Rob Walker Biography

On his passport, under occupation, it read simply Gentleman, a description, a description to his many friends, one never more fitting. Someone once described him as “self-unemployed.” but never idle. Robert Ramsay Campbell Walker was born on August 14 1917. His father Campbell Walker was an heir to the Johnnie Walker whisky fortune, and his mother, Mary Marshal Ramsay, came from a family with business interests in tea and rubber trading. His father died in 1921, aged just 32, and his mother subsequently married the much older Sir Francis Eden Lacey, long-time secretary of the Marylebone Cricket Club; thus Rob and his older brother John grew up on the Sutton Veny estate near Warminster, Wiltshire, which his mother and stepfather had bought at the time of their marriage. The main house had a hundred rooms, included several staff cottages and a 270-acre tenanted home farm but the feature most prized by young Walker was the long driveway.

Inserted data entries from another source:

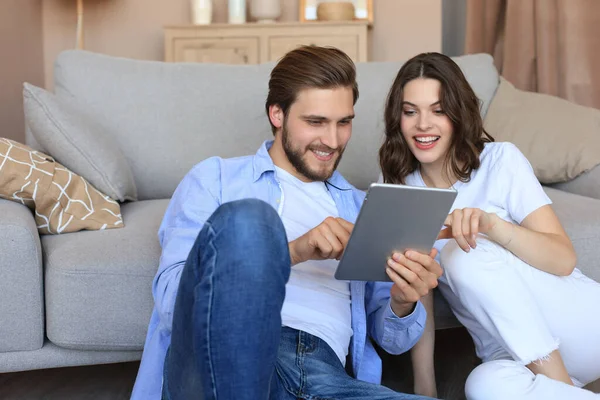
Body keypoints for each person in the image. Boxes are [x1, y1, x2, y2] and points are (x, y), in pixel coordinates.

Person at [130, 45, 443, 400]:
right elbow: (174, 304)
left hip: (326, 378)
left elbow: (392, 340)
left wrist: (404, 300)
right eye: (315, 122)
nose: (332, 140)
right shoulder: (215, 179)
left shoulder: (361, 207)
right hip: (225, 357)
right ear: (277, 114)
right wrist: (292, 251)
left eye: (344, 122)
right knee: (249, 221)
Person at [379, 51, 600, 400]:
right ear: (398, 118)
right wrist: (426, 392)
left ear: (458, 113)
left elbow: (563, 259)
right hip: (506, 352)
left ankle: (557, 385)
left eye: (438, 110)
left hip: (578, 324)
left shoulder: (501, 161)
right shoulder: (399, 187)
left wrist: (491, 226)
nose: (423, 124)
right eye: (411, 112)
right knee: (482, 386)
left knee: (464, 250)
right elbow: (418, 288)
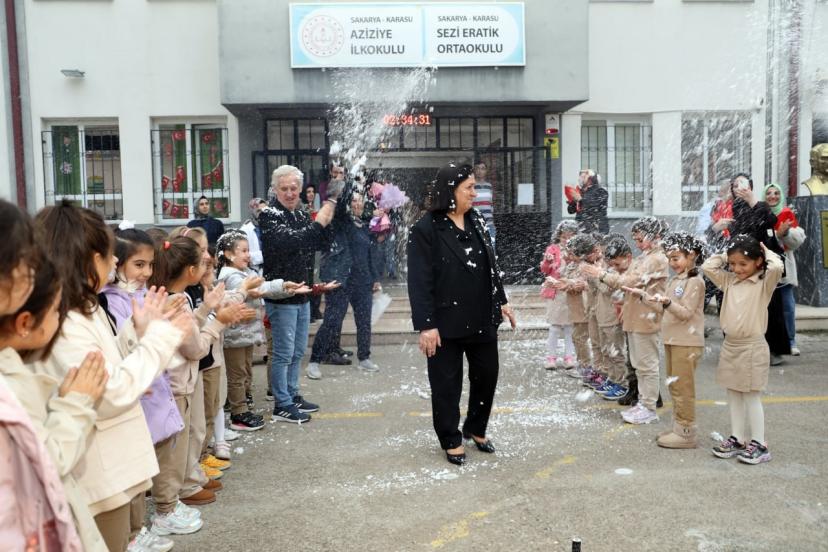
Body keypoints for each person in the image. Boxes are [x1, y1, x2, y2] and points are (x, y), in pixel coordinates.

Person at [34, 201, 190, 551]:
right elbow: (110, 392)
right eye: (110, 255)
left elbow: (107, 362)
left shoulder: (82, 306)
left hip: (109, 468)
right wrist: (159, 340)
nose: (115, 262)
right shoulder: (63, 319)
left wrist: (137, 333)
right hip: (96, 475)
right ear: (91, 259)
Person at [407, 162, 516, 466]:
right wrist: (426, 325)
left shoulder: (476, 219)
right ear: (450, 191)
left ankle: (476, 427)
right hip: (444, 323)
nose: (474, 192)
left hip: (482, 316)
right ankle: (450, 438)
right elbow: (418, 281)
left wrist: (501, 300)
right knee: (446, 385)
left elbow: (491, 263)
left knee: (487, 375)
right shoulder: (425, 228)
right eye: (468, 187)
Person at [259, 165, 338, 424]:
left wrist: (327, 222)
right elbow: (294, 241)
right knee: (283, 353)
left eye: (294, 188)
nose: (290, 193)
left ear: (301, 188)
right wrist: (318, 223)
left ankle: (292, 394)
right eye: (284, 188)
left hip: (303, 293)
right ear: (275, 189)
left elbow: (320, 243)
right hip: (282, 295)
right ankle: (282, 404)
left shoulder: (301, 214)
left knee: (297, 352)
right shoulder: (269, 215)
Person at [703, 235, 784, 464]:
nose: (737, 269)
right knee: (733, 393)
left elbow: (777, 266)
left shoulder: (764, 283)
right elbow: (708, 266)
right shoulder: (729, 280)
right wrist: (726, 253)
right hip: (731, 346)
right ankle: (737, 438)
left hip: (752, 346)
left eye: (743, 263)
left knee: (751, 395)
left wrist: (765, 251)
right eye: (733, 264)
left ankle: (759, 444)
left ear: (758, 262)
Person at [582, 216, 669, 425]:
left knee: (647, 365)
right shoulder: (647, 257)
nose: (637, 244)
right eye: (635, 240)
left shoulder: (656, 258)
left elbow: (629, 281)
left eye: (640, 239)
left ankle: (649, 405)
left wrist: (601, 274)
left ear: (655, 236)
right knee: (639, 364)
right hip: (636, 315)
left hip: (646, 316)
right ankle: (644, 401)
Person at [216, 230, 306, 430]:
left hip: (244, 334)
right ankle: (239, 413)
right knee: (237, 375)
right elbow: (255, 290)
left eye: (248, 250)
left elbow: (263, 285)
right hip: (234, 335)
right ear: (229, 254)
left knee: (245, 372)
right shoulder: (230, 276)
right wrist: (280, 287)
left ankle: (242, 403)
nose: (248, 254)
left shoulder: (245, 272)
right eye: (243, 250)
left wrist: (284, 286)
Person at [630, 232, 706, 448]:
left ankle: (687, 433)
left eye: (676, 258)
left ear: (691, 255)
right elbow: (665, 309)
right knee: (674, 386)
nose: (672, 263)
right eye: (670, 259)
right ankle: (678, 428)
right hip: (673, 340)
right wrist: (644, 296)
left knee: (683, 388)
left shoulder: (695, 281)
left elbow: (685, 312)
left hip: (687, 342)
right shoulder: (677, 279)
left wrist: (666, 303)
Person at [307, 192, 381, 379]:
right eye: (354, 200)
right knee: (332, 321)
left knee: (364, 322)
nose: (357, 204)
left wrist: (374, 278)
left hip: (362, 281)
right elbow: (340, 207)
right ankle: (314, 361)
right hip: (341, 280)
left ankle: (364, 357)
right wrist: (343, 186)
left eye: (360, 200)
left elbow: (370, 254)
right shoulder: (342, 223)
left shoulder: (365, 226)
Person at [729, 174, 789, 364]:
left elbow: (770, 221)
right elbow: (743, 232)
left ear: (751, 186)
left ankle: (774, 349)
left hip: (764, 264)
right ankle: (749, 349)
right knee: (748, 309)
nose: (740, 188)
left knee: (771, 306)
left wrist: (753, 201)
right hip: (745, 265)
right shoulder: (736, 207)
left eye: (744, 184)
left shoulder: (759, 204)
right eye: (736, 185)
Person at [764, 183, 806, 356]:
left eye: (776, 193)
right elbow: (760, 238)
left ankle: (790, 340)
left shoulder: (787, 214)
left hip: (785, 267)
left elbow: (797, 241)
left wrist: (786, 234)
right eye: (769, 193)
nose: (772, 196)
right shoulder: (761, 214)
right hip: (766, 268)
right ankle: (769, 342)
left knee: (787, 306)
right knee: (767, 308)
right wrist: (777, 235)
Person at [540, 220, 578, 370]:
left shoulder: (577, 250)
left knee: (569, 327)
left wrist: (571, 260)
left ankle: (569, 356)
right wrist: (547, 261)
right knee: (555, 327)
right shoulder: (552, 249)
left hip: (571, 291)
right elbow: (545, 270)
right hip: (556, 293)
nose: (566, 240)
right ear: (559, 236)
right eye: (564, 237)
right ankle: (551, 357)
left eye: (570, 236)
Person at [566, 169, 609, 234]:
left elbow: (593, 206)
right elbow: (570, 211)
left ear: (590, 179)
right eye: (580, 177)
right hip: (580, 227)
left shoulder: (600, 191)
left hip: (596, 228)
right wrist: (573, 201)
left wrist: (580, 200)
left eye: (583, 177)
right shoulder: (581, 192)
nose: (580, 179)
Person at [240, 198, 268, 273]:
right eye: (259, 211)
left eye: (265, 210)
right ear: (252, 211)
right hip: (253, 271)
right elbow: (242, 255)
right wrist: (265, 255)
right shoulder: (245, 230)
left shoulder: (271, 227)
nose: (263, 213)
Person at [472, 162, 496, 246]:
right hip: (475, 224)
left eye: (482, 168)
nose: (480, 171)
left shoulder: (489, 186)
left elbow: (491, 204)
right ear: (474, 170)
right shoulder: (471, 186)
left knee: (491, 249)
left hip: (489, 224)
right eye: (477, 168)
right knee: (477, 249)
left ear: (486, 171)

Rob Walker at 11His fascination with fast cars stemmed from a visit, aged seven, to the 1924 Boulogne Grand Prix. The preliminary event was won by B. S. Marshall, whose wife happened to be seated in the grandstand beside young Walker; she explained every move to him. When he was 10 years old he persuaded his indulgent mother to buy him his first car, a Bullnose Morris, which due to his age he was limited to driving on their estates driveway. “We had a long drive at home of a mile or so, and my mother gave me the old Bullnose Morris for Christmas to keep me quiet,” Walker said in a television interview in the 1980s. “From that moment on, my life was dedicated to trying to break my record on the one-mile drive.” He had a pit manager too, in the form of the family’s ‘second chauffeur’, whose responsibilities largely revolved around teaching Walker how to drive and maintain cars, and to try and keep the spirited boy from doing himself mischief. Walker lived to reach college age without suffering any lasting harm.